I was reading about comparisons between SQL, NoSQL and NewSQL solutions, and found some interesting articles.
First, my research led me to this article on GigaOM.com about the massive number of database solutions in the marketplace today, and their categorization into Traditional SQL, NoSQL and NewSQL categories among others. Which led me to read more on the451group.com’s web site about their research and mapping of the new database solutions that compete with the traditional ACID-based RDBMS paradigm. Check out their recent Database Landscape Map:
As I spent more time getting a brief overview of some of the more recognizable systems (e.g. Cassandra, Clustrix, VoltDB, Nuo4j) and their pros/cons, I stumbled upon this presentation on slideshare by Chris Richardson. On slide # 21, he shows a slide that visualizes a “polyglot database architecture”. In his example, Netflix is using a combination of a traditional RDBMS, SimpleDB, Cassandra and Hadoop/Hbase. He goes on to point out that the polyglot architecture requires that one evaluate the specialized data management needs of various aspects of an application, which leads to an architecture that leverages the right data management solution for the right job. So, how does one go about evaluating the specialized data management needs of application components, and how does one map those to the glut of new data solutions?
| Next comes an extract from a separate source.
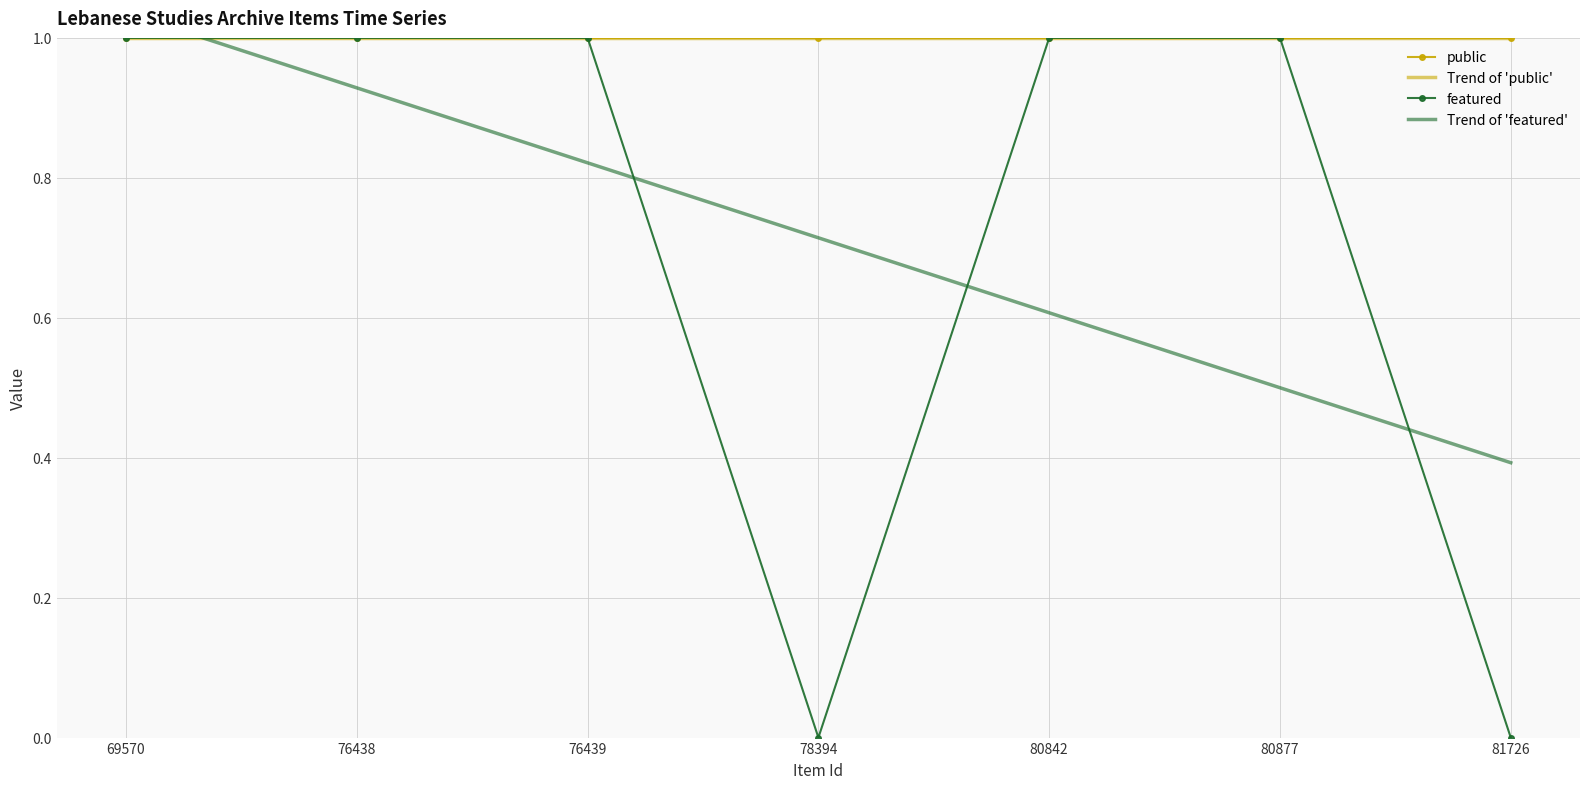

How many times do Trend of 'featured' and Trend of 'public' cross each other?

1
Back to the 451 landscape map above, and one’s head can spin right off.
So, I found another slideshare presentation by Akmal Chaudhri that lays out a set of considerations to follow when evaluating alternate data management solutions. His slide deck is a daunting 213 slides long. But it’s all good information. Right around slide 115, he starts presenting use cases for NoSQL that lay a foundation of considerations.
I dropped by the offices of my former employer (Neudesic) to catch up with a few folks, and ran into a friend there who’s working on a new product/platform in their research group. I wanted to compare notes with him on his data management architecture. Low and behold, they are using a polyglot database architecture, leveraging a combination of 3-4 different database systems that fall into the RDBMS SQL and NoSQL categories. Each system was hand-selected to meet specific requirements for various components of their platform. Nice to see that I am on the right track, and it’s nice to compare notes with people who are making ready use of this design pattern.
Conclusion: I will no longer be looking for the “One DB to Rule Them All” in the big data space. The Polyglot strategy drives a certain level of conscious and deliberate design thinking, while the one-db strategy sub-optimizes the solution. So, a deeper investigation into the categorization and taxonomy of NoSQL and NewSQL solutions is in order. Understanding the principal categories, features and differences between systems will lead to a stronger evaluation criteria. The451Group seems to be a great place to start, and I intend to spend a lot more time on their web site learning.